Team:Oxford/Timeline

iGEM Oxford 2016 - Cure for Copper

Timeline

  • Forming a team

    December 2015

    The iGEM team from last year organised the selection of the current team and we all met for the first time. Over the Christmas vacation we began to brainstorm potential ideas and talked to the public to identify issues that people wanted to be addressed.

  • Idea evaluation

    January 2016

    We begin to investigate the feasibility of 3 potential ideas: tackling antibiotic resistance through bacterial conjugation, developing a probiotic treatment for Wilson’s Disease, and using a molecular circadian clock system for diurnal hormone release.

  • Idea to the vote

    March 2016

    Based on public desire for novel medical treatments, we decide that our track will be therapeutics and we confirm that our final project will investigate a probiotic treatment for Wilson’s Disease.

  • Literature review

    April 2016

    We meet with Dr Garry Brown, a medical lecturer with prior experience in the treatment of Wilson’s Disease. He confirms that lack of innovation with regards to the development of novel treatments has resulted in the continued use of medicines that patients are dissatisfied with. Following this, we begin an in-depth literature review to determine how we might develop a probiotic treatment based on the expression of copper-chelating proteins.

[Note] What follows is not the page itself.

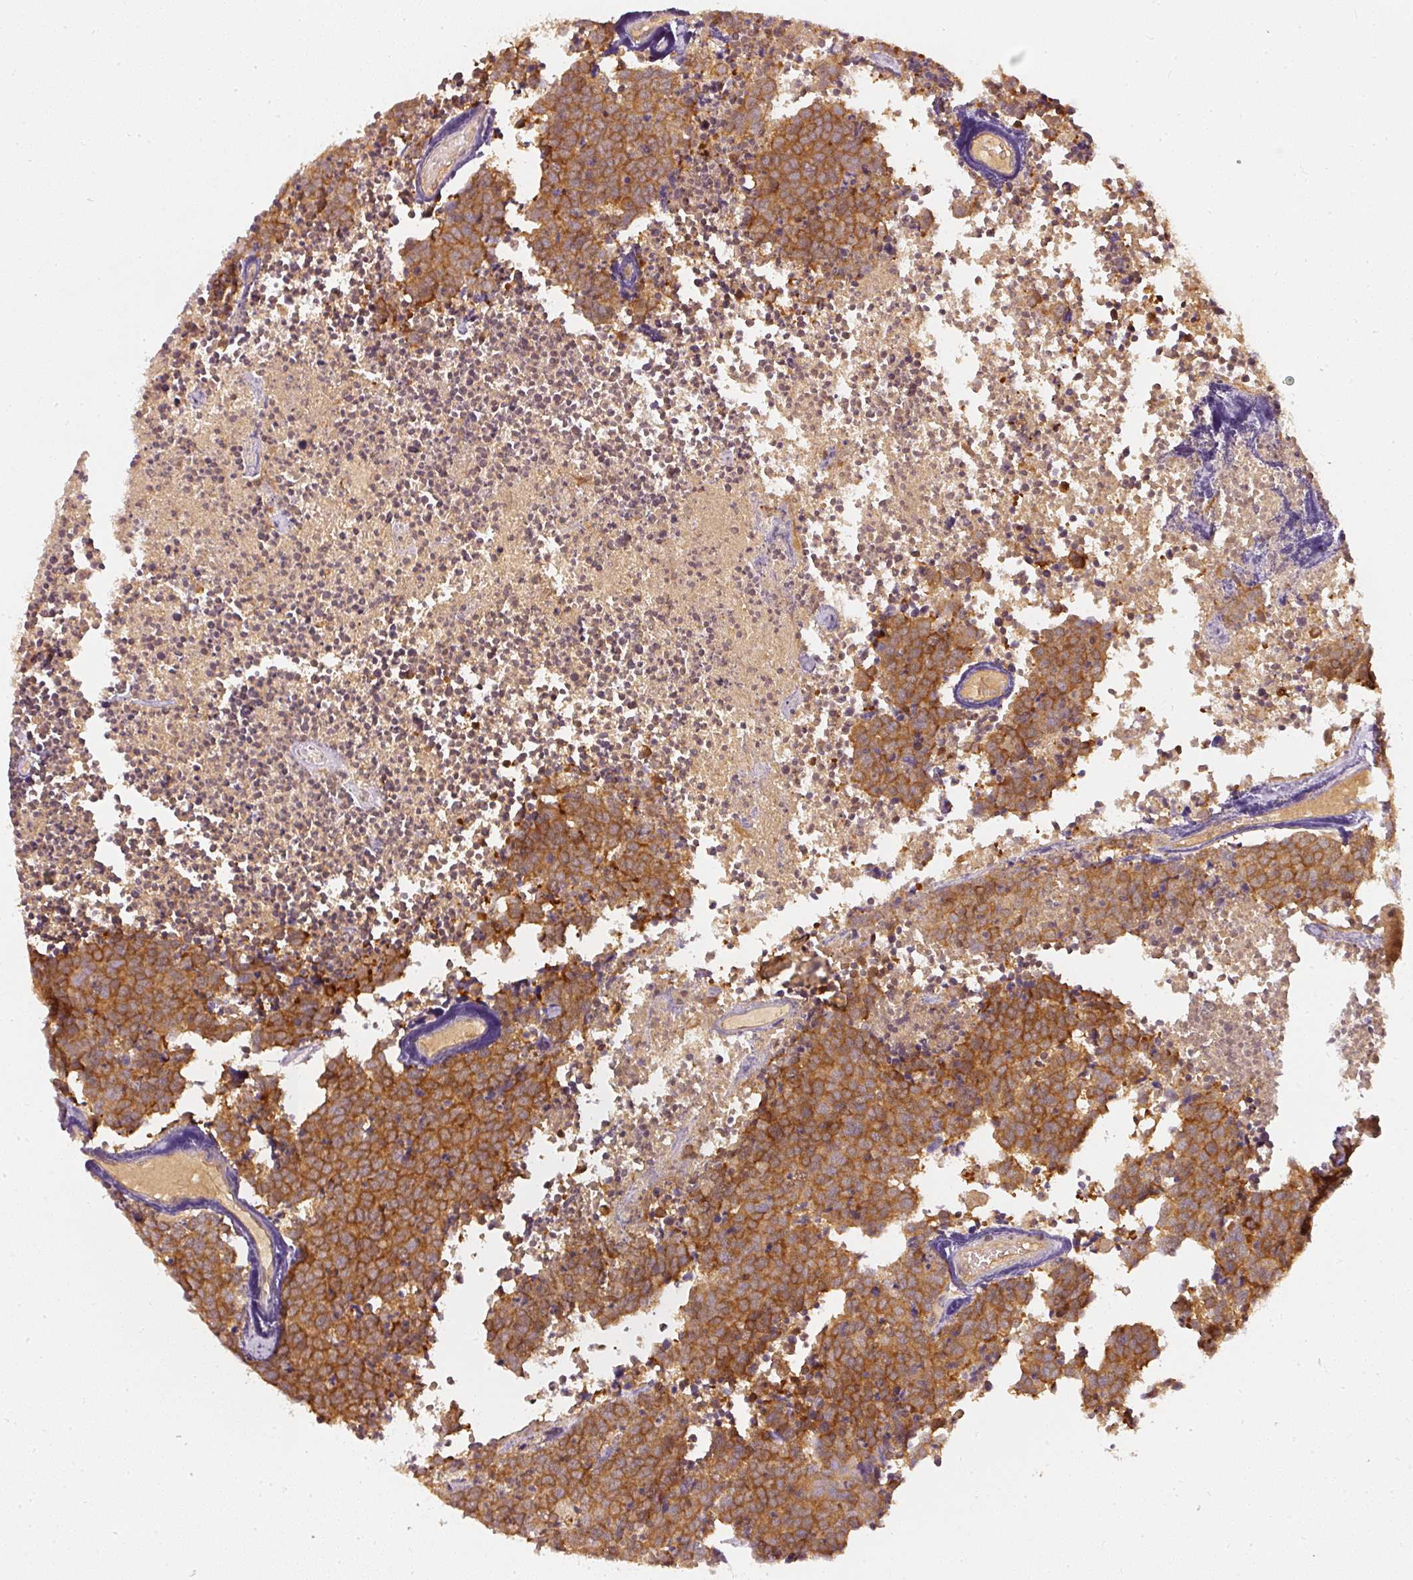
{"staining": {"intensity": "strong", "quantity": ">75%", "location": "cytoplasmic/membranous"}, "tissue": "carcinoid", "cell_type": "Tumor cells", "image_type": "cancer", "snomed": [{"axis": "morphology", "description": "Carcinoid, malignant, NOS"}, {"axis": "topography", "description": "Skin"}], "caption": "Protein expression by immunohistochemistry (IHC) reveals strong cytoplasmic/membranous expression in approximately >75% of tumor cells in carcinoid.", "gene": "ASMTL", "patient": {"sex": "female", "age": 79}}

  • Insight from patients' perspective

    May 2016

    We talk to Valerie Wheater, treasurer of the Wilson's Disease Support Group and Wilson's Disease patient. She highlights 3 main limitations associated with current treatments: side effects, high dosage frequency, and price. She expresses the general desire among patients for a longer term treatment. We alter our project design to address these concerns; most significantly, we decide to use copper-sensitive promoters to drive expression.

  • Dry Lab & Human Practices starts

    June 2016

    We begin modelling our system and alter certain aspects of our genetic circuitry in response to initial predictions, this includes designing feedback iterations of our initial promoters.

    In addition, we begin outreach activities and host summer school events.

  • Wet Lab starts

    July 2016

    Work begins in the lab, as we start to clone our constructs.

  • Sensitivity measurement of promoters

    August 2016

    We start collecting data on the sensitivity of our promoters using spectrophotometry, flow cytometry, and microscopy.

  • Test on chelators and beads

    September 2016

    We carry out copper assays to characterise the chelation ability of our copper-chelating proteins. We also carry out bead experimentation following discussions with patients over a possible delivery method for our bacteria.

  • Wiki Freeze and the Giant Jamboree!

    October 2016

    We finalise our project and pitch our idea.